Disagreements between stakeholders are the subject of much of the negotiation. At the local level, such a dispute can be caused by several of the following reasons:

  1. The employer takes into account the opinions of employees when drawing up local regulations.
  2. Drawing up agreements with the team, monitoring the terms. Changes are considered if necessary.
  3. Establishment of working conditions, including remuneration for work.

Adjustments for these factors are acceptable when the level of interaction increases.

On the validity period of collective agreements

1-3 years is the standard validity period for most documents issued as a result of the event. But collective agreements can change this rule:

  1. The agreement is extended if at the time of collective negotiations the main document is no longer active.
  2. When a company is liquidated, the information remains relevant until the procedure is completed.
  3. The agreement continues to be valid if the owner of the enterprise changes.
  4. Reorganization also does not affect the agreement and its validity.

How is the start date of collective bargaining determined?

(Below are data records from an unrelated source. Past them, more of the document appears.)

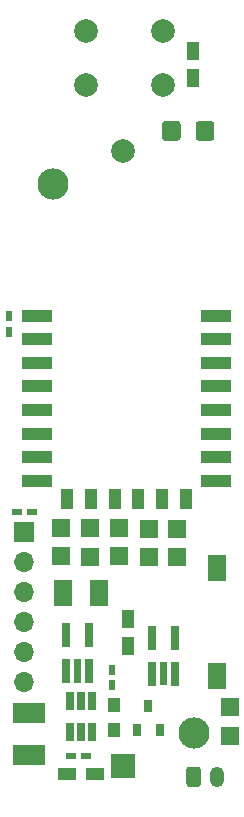
<source format=gbr>
G04 #@! TF.GenerationSoftware,KiCad,Pcbnew,(5.1.9)-1*
G04 #@! TF.CreationDate,2021-03-01T14:13:03+01:00*
G04 #@! TF.ProjectId,button v2_1 - AA [TPL5110],62757474-6f6e-4207-9632-5f31202d2041,rev?*
G04 #@! TF.SameCoordinates,Original*
G04 #@! TF.FileFunction,Soldermask,Top*
G04 #@! TF.FilePolarity,Negative*
%FSLAX46Y46*%
G04 Gerber Fmt 4.6, Leading zero omitted, Abs format (unit mm)*
G04 Created by KiCad (PCBNEW (5.1.9)-1) date 2021-03-01 14:13:03*
%MOMM*%
%LPD*%
G01*
G04 APERTURE LIST*
%ADD10R,0.650000X2.000000*%
%ADD11C,0.100000*%
%ADD12R,1.650000X2.250000*%
%ADD13R,1.000000X1.200000*%
%ADD14R,0.800000X1.000000*%
%ADD15R,0.650000X1.500000*%
%ADD16R,1.100000X1.500000*%
%ADD17R,0.620000X0.900000*%
%ADD18R,0.900000X0.620000*%
%ADD19R,2.794000X1.778000*%
%ADD20R,1.500000X1.100000*%
%ADD21R,1.500000X1.500000*%
%ADD22R,2.500000X1.000000*%
%ADD23R,1.000000X1.800000*%
%ADD24O,1.200000X1.750000*%
%ADD25O,1.700000X1.700000*%
%ADD26R,1.700000X1.700000*%
%ADD27R,1.600000X2.180000*%
%ADD28C,2.000000*%
%ADD29R,2.000000X2.000000*%
%ADD30C,2.640000*%
G04 APERTURE END LIST*
D10*
G04 #@! TO.C,PS1*
X122150000Y-98500000D03*
X124050000Y-98500000D03*
X124050000Y-101550000D03*
D11*
G36*
X123425000Y-102550000D02*
G01*
X122775000Y-102550000D01*
X122775000Y-100550000D01*
X123425000Y-100550000D01*
X123425000Y-102550000D01*
G37*
D10*
X122150000Y-101550000D03*
G04 #@! TD*
D12*
G04 #@! TO.C,C4*
X121850000Y-94900000D03*
X124950000Y-94900000D03*
G04 #@! TD*
D13*
G04 #@! TO.C,R8*
X126200000Y-104400000D03*
X126200000Y-106500000D03*
G04 #@! TD*
D14*
G04 #@! TO.C,U3*
X129100000Y-104450000D03*
X130050000Y-106550000D03*
X128150000Y-106550000D03*
G04 #@! TD*
D15*
G04 #@! TO.C,U1*
X123400000Y-104100000D03*
X122450000Y-104100000D03*
X124350000Y-104100000D03*
X124350000Y-106700000D03*
X123400000Y-106700000D03*
X122450000Y-106700000D03*
G04 #@! TD*
D16*
G04 #@! TO.C,R6*
X132900000Y-51350000D03*
X132900000Y-49050000D03*
G04 #@! TD*
D17*
G04 #@! TO.C,C7*
X126000000Y-101450000D03*
X126000000Y-102750000D03*
G04 #@! TD*
D18*
G04 #@! TO.C,C6*
X123850000Y-108700000D03*
X122550000Y-108700000D03*
G04 #@! TD*
D19*
G04 #@! TO.C,L1*
X118960000Y-108658000D03*
X118960000Y-105102000D03*
G04 #@! TD*
G04 #@! TO.C,D1*
G36*
G01*
X131850000Y-55225000D02*
X131850000Y-56375000D01*
G75*
G02*
X131600000Y-56625000I-250000J0D01*
G01*
X130500000Y-56625000D01*
G75*
G02*
X130250000Y-56375000I0J250000D01*
G01*
X130250000Y-55225000D01*
G75*
G02*
X130500000Y-54975000I250000J0D01*
G01*
X131600000Y-54975000D01*
G75*
G02*
X131850000Y-55225000I0J-250000D01*
G01*
G37*
G36*
G01*
X134700000Y-55225000D02*
X134700000Y-56375000D01*
G75*
G02*
X134450000Y-56625000I-250000J0D01*
G01*
X133350000Y-56625000D01*
G75*
G02*
X133100000Y-56375000I0J250000D01*
G01*
X133100000Y-55225000D01*
G75*
G02*
X133350000Y-54975000I250000J0D01*
G01*
X134450000Y-54975000D01*
G75*
G02*
X134700000Y-55225000I0J-250000D01*
G01*
G37*
G04 #@! TD*
D10*
G04 #@! TO.C,U2*
X129450000Y-98700000D03*
X131350000Y-98700000D03*
X131350000Y-101750000D03*
D11*
G36*
X130725000Y-102750000D02*
G01*
X130075000Y-102750000D01*
X130075000Y-100750000D01*
X130725000Y-100750000D01*
X130725000Y-102750000D01*
G37*
D10*
X129450000Y-101750000D03*
G04 #@! TD*
D16*
G04 #@! TO.C,C3*
X127400000Y-99450000D03*
X127400000Y-97150000D03*
G04 #@! TD*
D20*
G04 #@! TO.C,C1*
X124550000Y-110250000D03*
X122250000Y-110250000D03*
G04 #@! TD*
D21*
G04 #@! TO.C,R3*
X124180000Y-89450000D03*
X124180000Y-91850000D03*
G04 #@! TD*
G04 #@! TO.C,R1*
X121730000Y-89390000D03*
X121730000Y-91790000D03*
G04 #@! TD*
G04 #@! TO.C,R7*
X135990000Y-104590000D03*
X135990000Y-106990000D03*
G04 #@! TD*
G04 #@! TO.C,R5*
X131500000Y-89500000D03*
X131500000Y-91900000D03*
G04 #@! TD*
G04 #@! TO.C,R4*
X126650000Y-89425000D03*
X126650000Y-91825000D03*
G04 #@! TD*
G04 #@! TO.C,R2*
X129200000Y-89500000D03*
X129200000Y-91900000D03*
G04 #@! TD*
D17*
G04 #@! TO.C,C2*
X117348000Y-71486000D03*
X117348000Y-72786000D03*
G04 #@! TD*
D22*
G04 #@! TO.C,X1*
X134854000Y-71430000D03*
X134854000Y-73430000D03*
X134854000Y-75430000D03*
X134854000Y-77430000D03*
X134854000Y-79430000D03*
X134854000Y-81430000D03*
X134854000Y-83430000D03*
X134854000Y-85430000D03*
D23*
X132254000Y-86930000D03*
X130254000Y-86930000D03*
X128254000Y-86930000D03*
X126254000Y-86930000D03*
X124254000Y-86930000D03*
X122254000Y-86930000D03*
D22*
X119654000Y-85430000D03*
X119654000Y-83430000D03*
X119654000Y-81430000D03*
X119654000Y-79430000D03*
X119654000Y-77430000D03*
X119654000Y-75430000D03*
X119654000Y-73430000D03*
X119654000Y-71430000D03*
G04 #@! TD*
D18*
G04 #@! TO.C,C5*
X117975000Y-88025000D03*
X119275000Y-88025000D03*
G04 #@! TD*
D24*
G04 #@! TO.C,BT2*
X134930000Y-110490000D03*
G36*
G01*
X132330000Y-111115001D02*
X132330000Y-109864999D01*
G75*
G02*
X132579999Y-109615000I249999J0D01*
G01*
X133280001Y-109615000D01*
G75*
G02*
X133530000Y-109864999I0J-249999D01*
G01*
X133530000Y-111115001D01*
G75*
G02*
X133280001Y-111365000I-249999J0D01*
G01*
X132579999Y-111365000D01*
G75*
G02*
X132330000Y-111115001I0J249999D01*
G01*
G37*
G04 #@! TD*
D25*
G04 #@! TO.C,J1*
X118560000Y-102470000D03*
X118560000Y-99930000D03*
X118560000Y-97390000D03*
X118560000Y-94850000D03*
X118560000Y-92310000D03*
D26*
X118560000Y-89770000D03*
G04 #@! TD*
D27*
G04 #@! TO.C,SW2*
X134890000Y-92800000D03*
X134890000Y-101980000D03*
G04 #@! TD*
D28*
G04 #@! TO.C,SW1*
X123850000Y-51880000D03*
X123850000Y-47380000D03*
X130350000Y-51880000D03*
X130350000Y-47380000D03*
G04 #@! TD*
D29*
G04 #@! TO.C,BT1*
X127000000Y-109530000D03*
D28*
X127000000Y-57540000D03*
D30*
X121005000Y-60300000D03*
X132995000Y-106780000D03*
G04 #@! TD*
M02*

</source>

A special procedure is provided for in the legislation for determining the terms and dates of collective bargaining. In particular, they can be initiated by any of the parties to the labor relationship. However, she must give notice to the other party. The other party to the relationship must respond to this notification within seven days from the date of receipt of the letter or other notification.

The immediate day of the start of collective negotiations is defined as the day following the day of receipt of the response in question by the party initiating the negotiations. Violation of these deadlines by the employer may entail administrative liability in accordance with Article 5.27 of the Code of Administrative Offenses of the Russian Federation.

If the day falling on the day of the start of collective negotiations is a day off for the employer or trade union, then the day of their start is considered the next closest working day for both parties.

What if the employer refuses to participate in the event?

The law does not describe the reasons why management may refuse. Violations of the standard course of negotiations, which continues to apply in all situations, are prohibited. When violations occur, consequences arise from Article 54 of the Labor Code of the Russian Federation:

  • refusal to sign the protocol drawn up based on the results of collective negotiations;
  • the decision has been made, but they refuse to sign the adjustments;
  • Participation in the negotiations themselves is postponed.

Employers are fined if such deviations are detected. The penalties will range from 1 to 3 thousand rubles.

https://youtu.be/Yvt52okvC_E

Protocol

The procedure for conducting collective bargaining is clearly reflected in the minutes. Logging of this procedure is mandatory. The document must consist of the following data:

  • Time and place of the event.
  • Members of the commission, their powers and responsibilities, indicating their full names and positions.
  • Document Number.
  • Theme of the meeting, results and decisions made.
  • Results of voting on a particular issue.
  • Signatures of all meeting participants.